State of Aging: Quality of Life

Though intangible and difficult to measure, overall quality of life is an important metric in assessing the well-being of older Coloradans. While a multitude of factors contribute to quality of life, issues around safety, connectedness, and value are especially important. When speaking with community partners and older Coloradans, these issues are repeatedly called out for their general importance, but also for their connection to physical and emotional well-being. Importantly, by investing in infrastructure that supports a high quality of life and connection to others, we can prevent the need for costly interventions in the future.

The Data

Self-assessments are the most direct way to understand how older Coloradans view their quality of life. As seen in the chart below, Coloradans 60+ assess their life differently based upon both demographic and geographic factors.

Beyond the Topline

While a variety of issues play a role in quality of life self-assessments, we believe several of the most important factors (not covered in other parts of this project) relate to safety, community connections, and value. We examine a variety of issues as it relates to these factors in the chart below.

Major Takeaways

Fraud and scams are a concern for many older Coloradans. Nearly 20 percent of older Coloradans believe fraud and scams are at least a minor issue in their community. Research shows these concerns are rooted in reality, as scams are both prevalent and can have especially detrimental impacts on the lives of older adults. These findings point to the value of providing older Coloradans with the resources and supports to identify and act on fraudulent activities.

Hispanic older Coloradans self-report a lower quality of life. Most older Coloradans report a fairly high quality of life in the indicators highlighted within this section. However, upon closer examination, older Hispanic Coloradans have persistently lower quality of life ratings and are more likely to have concerns about available opportunities,  community inclusion, and connection to others.

Systems & Levers for Progress

Within this broad category, there are a variety of ongoing efforts supportive of better quality of life outcomes for older Coloradans. We explore two of the most important below: Colorado’s Area Agencies on Aging and Adult Protective Services.

Area Agencies on Aging: Colorado’s Area Agencies on Aging serve as local, centralized hubs for older adult services and supports. As a result, this preexisting network of community providers is key to offering both the opportunities and information necessary to foster higher quality of life outcomes for older Coloradans. Importantly, the services offered within this system are local and derived directly from community-identified needs, allowing for tailored area-specific solutions. We talk more about how to better support this lever on the Community of Choice page.
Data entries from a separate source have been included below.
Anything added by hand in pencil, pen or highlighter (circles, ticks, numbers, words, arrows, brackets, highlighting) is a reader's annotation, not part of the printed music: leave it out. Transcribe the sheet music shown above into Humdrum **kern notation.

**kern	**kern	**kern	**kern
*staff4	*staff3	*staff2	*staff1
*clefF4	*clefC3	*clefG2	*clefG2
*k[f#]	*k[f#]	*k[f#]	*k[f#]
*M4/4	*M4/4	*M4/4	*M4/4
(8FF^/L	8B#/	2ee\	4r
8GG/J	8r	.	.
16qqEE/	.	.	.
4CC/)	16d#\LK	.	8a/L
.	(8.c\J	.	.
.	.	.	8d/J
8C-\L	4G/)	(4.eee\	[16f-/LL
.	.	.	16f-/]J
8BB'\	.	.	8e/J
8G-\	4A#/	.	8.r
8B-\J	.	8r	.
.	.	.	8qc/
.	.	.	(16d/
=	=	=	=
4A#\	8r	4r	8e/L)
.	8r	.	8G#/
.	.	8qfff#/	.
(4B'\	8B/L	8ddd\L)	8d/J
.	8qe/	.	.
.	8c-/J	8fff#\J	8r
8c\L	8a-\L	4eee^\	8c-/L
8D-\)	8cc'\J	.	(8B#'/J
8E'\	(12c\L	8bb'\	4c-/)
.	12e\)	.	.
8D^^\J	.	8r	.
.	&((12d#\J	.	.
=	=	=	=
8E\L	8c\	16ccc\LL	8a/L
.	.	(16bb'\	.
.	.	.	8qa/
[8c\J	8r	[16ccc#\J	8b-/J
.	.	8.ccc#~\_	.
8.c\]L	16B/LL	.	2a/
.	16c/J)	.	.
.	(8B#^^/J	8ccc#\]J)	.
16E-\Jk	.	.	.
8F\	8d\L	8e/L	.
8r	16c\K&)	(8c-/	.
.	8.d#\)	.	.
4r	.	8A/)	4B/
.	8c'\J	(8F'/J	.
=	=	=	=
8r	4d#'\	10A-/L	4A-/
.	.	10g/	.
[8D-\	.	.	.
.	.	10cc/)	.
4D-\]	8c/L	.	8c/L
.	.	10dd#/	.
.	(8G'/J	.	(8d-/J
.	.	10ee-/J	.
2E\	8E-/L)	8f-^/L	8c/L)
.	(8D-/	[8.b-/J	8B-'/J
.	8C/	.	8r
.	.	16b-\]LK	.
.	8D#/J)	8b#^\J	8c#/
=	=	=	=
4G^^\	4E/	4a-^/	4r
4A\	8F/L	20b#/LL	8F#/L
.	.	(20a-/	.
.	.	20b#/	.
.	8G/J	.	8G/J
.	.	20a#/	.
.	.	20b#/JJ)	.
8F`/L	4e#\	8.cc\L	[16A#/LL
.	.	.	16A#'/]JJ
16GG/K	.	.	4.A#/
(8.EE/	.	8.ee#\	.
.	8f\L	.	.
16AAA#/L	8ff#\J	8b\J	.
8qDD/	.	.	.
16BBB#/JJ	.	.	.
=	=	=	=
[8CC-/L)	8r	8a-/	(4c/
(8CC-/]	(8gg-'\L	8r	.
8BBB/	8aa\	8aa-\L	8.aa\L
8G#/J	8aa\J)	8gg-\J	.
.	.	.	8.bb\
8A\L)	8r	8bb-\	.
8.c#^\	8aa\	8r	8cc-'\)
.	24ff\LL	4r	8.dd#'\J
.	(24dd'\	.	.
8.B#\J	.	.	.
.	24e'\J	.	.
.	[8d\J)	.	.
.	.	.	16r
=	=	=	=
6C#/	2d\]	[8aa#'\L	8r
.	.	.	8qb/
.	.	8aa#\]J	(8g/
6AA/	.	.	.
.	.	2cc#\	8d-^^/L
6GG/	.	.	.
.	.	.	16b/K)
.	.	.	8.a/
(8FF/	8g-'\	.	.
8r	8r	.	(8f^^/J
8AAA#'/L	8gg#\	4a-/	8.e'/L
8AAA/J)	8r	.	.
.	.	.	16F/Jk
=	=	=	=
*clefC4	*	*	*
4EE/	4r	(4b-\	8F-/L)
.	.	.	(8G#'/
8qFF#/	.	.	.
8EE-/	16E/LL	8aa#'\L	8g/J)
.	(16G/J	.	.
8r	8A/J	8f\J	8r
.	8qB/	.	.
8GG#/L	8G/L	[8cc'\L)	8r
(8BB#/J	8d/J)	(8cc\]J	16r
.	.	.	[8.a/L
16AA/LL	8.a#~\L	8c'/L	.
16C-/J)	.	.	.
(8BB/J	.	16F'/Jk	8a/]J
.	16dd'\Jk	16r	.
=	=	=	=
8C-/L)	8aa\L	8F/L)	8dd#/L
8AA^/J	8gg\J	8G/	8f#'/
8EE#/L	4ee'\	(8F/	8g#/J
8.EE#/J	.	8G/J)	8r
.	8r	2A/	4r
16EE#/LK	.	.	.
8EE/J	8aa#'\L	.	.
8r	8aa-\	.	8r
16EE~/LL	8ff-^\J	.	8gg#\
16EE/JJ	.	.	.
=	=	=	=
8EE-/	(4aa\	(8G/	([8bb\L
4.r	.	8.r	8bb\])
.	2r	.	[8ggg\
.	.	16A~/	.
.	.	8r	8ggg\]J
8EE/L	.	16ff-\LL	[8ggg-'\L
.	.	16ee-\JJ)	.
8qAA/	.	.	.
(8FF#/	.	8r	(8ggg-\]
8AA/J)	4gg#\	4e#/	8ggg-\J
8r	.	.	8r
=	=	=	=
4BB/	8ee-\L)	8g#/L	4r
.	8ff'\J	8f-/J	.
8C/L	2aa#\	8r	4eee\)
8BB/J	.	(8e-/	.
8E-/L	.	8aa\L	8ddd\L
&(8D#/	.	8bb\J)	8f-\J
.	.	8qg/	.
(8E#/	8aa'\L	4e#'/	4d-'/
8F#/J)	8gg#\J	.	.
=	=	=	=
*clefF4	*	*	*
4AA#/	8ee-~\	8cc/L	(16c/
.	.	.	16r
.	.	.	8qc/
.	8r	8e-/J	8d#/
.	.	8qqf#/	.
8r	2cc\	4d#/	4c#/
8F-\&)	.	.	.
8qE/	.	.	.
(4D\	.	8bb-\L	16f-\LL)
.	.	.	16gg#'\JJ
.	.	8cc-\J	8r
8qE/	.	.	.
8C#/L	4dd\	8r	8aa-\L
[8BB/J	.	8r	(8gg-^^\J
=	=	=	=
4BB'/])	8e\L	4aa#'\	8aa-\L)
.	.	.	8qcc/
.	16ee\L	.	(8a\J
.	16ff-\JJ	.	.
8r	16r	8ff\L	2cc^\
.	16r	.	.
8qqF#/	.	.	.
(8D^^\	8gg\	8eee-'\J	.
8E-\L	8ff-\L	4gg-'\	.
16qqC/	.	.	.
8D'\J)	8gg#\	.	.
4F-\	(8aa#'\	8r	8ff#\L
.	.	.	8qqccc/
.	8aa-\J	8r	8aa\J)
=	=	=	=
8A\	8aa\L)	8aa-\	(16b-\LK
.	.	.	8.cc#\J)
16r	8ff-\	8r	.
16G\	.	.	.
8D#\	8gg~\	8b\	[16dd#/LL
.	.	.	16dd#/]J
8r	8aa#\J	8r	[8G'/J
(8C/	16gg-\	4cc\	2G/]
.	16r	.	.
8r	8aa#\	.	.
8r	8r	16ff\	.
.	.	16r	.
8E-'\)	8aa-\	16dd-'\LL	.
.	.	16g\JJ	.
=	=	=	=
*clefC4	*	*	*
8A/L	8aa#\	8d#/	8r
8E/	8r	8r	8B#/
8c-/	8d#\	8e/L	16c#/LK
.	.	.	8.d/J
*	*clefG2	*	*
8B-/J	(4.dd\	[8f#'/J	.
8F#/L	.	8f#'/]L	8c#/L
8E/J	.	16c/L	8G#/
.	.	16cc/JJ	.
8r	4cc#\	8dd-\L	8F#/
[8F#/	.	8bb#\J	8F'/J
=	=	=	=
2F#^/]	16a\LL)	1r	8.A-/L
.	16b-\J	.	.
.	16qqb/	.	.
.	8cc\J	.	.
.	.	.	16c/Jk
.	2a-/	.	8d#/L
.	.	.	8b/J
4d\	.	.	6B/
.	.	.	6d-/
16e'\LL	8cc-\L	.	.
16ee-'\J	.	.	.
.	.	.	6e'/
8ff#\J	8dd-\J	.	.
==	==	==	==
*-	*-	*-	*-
Adult Protective Services: Adult Protective Services (APS) is responsible for investigating various types of abuse (including physical, emotional, sexual, and financial) against at-risk adults. As seen in the graph below, our state has seen a growing number of APS cases over the past several years, which have, notably, outpaced program funding.

Concerningly, a historic lack of funding for APS services has been cited as a problem in our ability to keep up with reported need. In the coming years, we can assess the strength of this system, in part, by examining how funding keeps up with our demographic changes and the number of reported APS cases.